Breaking News

Hukum dan Bahasa Hukum


Penulis: H. Albar Sentosa Subari, S.H., S.U.  (Pengamat Hukum)

Jendelakita.my.id. - Jika kita membuka Kamus Besar Bahasa Indonesia, salah satunya yang disusun oleh W.J.S. Poerwadarminta, maka akan kita temukan bahwa hukum dijelaskan sebagai: (1) peraturan yang dibuat oleh suatu kekuasaan atau adat yang dianggap berlaku oleh dan untuk orang banyak; (2) segala undang-undang, peraturan, dan sebagainya untuk mengatur pergaulan hidup di dalam masyarakat (Poerwadarminta, 1976). Hukum adalah aturan atau peraturan yang mengandung norma-norma untuk mengatur kelakuan, perbuatan, tindakan, dan kehidupan masyarakat. Tanpa hukum, masyarakat akan berada dalam kekacauan. Semua aturan atau peraturan itu dinyatakan dalam bahasa, yakni bahasa hukum.
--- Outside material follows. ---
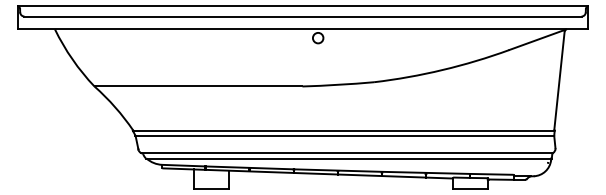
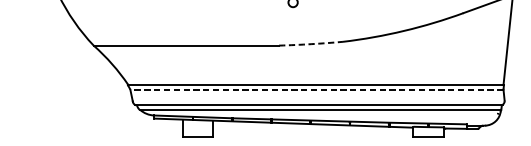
arc: (338, 84) -> (311, 43), solid -> dashed
line: (344, 135) -> (316, 89), solid -> dashed

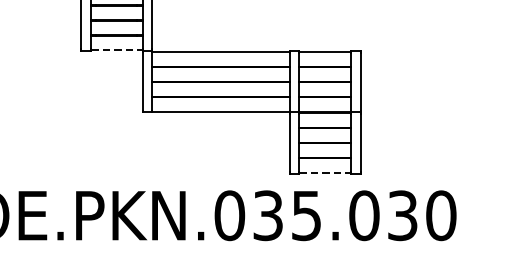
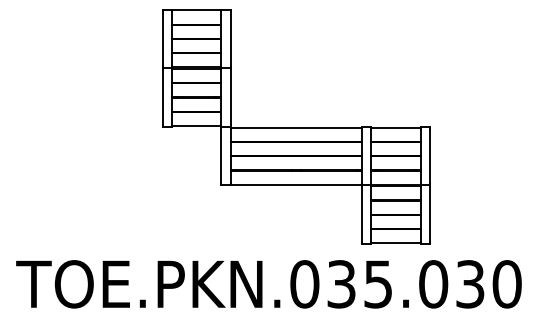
line: (116, 50) -> (196, 126), dashed -> solid
line: (325, 173) -> (396, 243), dashed -> solid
Bahasa hukum yang digunakan dalam bahasa Indonesia merupakan ragam bahasa resmi yang tunduk pada aturan atau kaidah bahasa baku atau bahasa standar. Baik bahasa maupun hukum merupakan penjelasan kehidupan manusia dalam masyarakat dan menjadi bagian dari perwujudan suatu kebudayaan dalam ruang dan waktu tertentu. Dalam hubungan antara masyarakat dan kebudayaan tertentu, bahasa dan hukum saling berkaitan, saling memengaruhi, bahkan kebudayaan dapat dianggap sebagai wujud dari masyarakat yang dipengaruhi pula oleh bahasa dan hukum (Alisjahbana, 1976). Oleh karena itu, gambaran mengenai bahasa hukum tidak dapat dilepaskan dari ciri-ciri dan struktur masyarakat serta kebudayaan secara menyeluruh.

Bahasa Indonesia telah ditetapkan sebagai bahasa resmi dan bahasa negara. Sebagai bahasa yang terus berkembang, bahasa Indonesia mengalami perubahan dari waktu ke waktu. Namun, dasar kaidah bahasanya yang berasal dari bahasa Melayu tetap dipertahankan. Oleh sebab itu, apabila kita menggunakan bahasa Indonesia dalam bidang hukum, maka penggunaannya pun harus sesuai dengan kaidah-kaidah yang berlaku. Dalam praktiknya, kita sering menjumpai bahwa bahasa hukum Indonesia belum sepenuhnya mencerminkan sifat dan struktur bahasa Indonesia yang baik. Hal ini disebabkan oleh kenyataan bahwa sistem hukum Indonesia sebagian besar bersumber dari hukum tertulis peninggalan kolonial Belanda, yang menggunakan bahasa Belanda. Bahasa hukum Indonesia yang kita gunakan sering kali merupakan hasil terjemahan dari bahasa Belanda secara harfiah, tanpa mempertimbangkan idiom dan struktur bahasa Indonesia.

Kita mungkin tidak bisa sepenuhnya menghindari pengaruh bahasa Belanda, namun kita wajib berupaya agar alih bahasa tersebut sesuai dengan struktur dan ungkapan (idiom) bahasa Indonesia. Kurangnya penguasaan bahasa Indonesia oleh penerjemah sering menyebabkan terjemahan dari bahasa Belanda menjadi terlalu harfiah dan menyulitkan pemahaman terhadap makna sebenarnya. Satu persoalan lainnya adalah kecenderungan penggunaan kalimat yang terlalu panjang dalam bahasa hukum. Sebuah kalimat bisa terdiri dari ratusan kata dan puluhan baris. Kalimat-kalimat semacam ini sebenarnya dapat dipecah menjadi beberapa kalimat pendek tanpa mengubah makna keseluruhan.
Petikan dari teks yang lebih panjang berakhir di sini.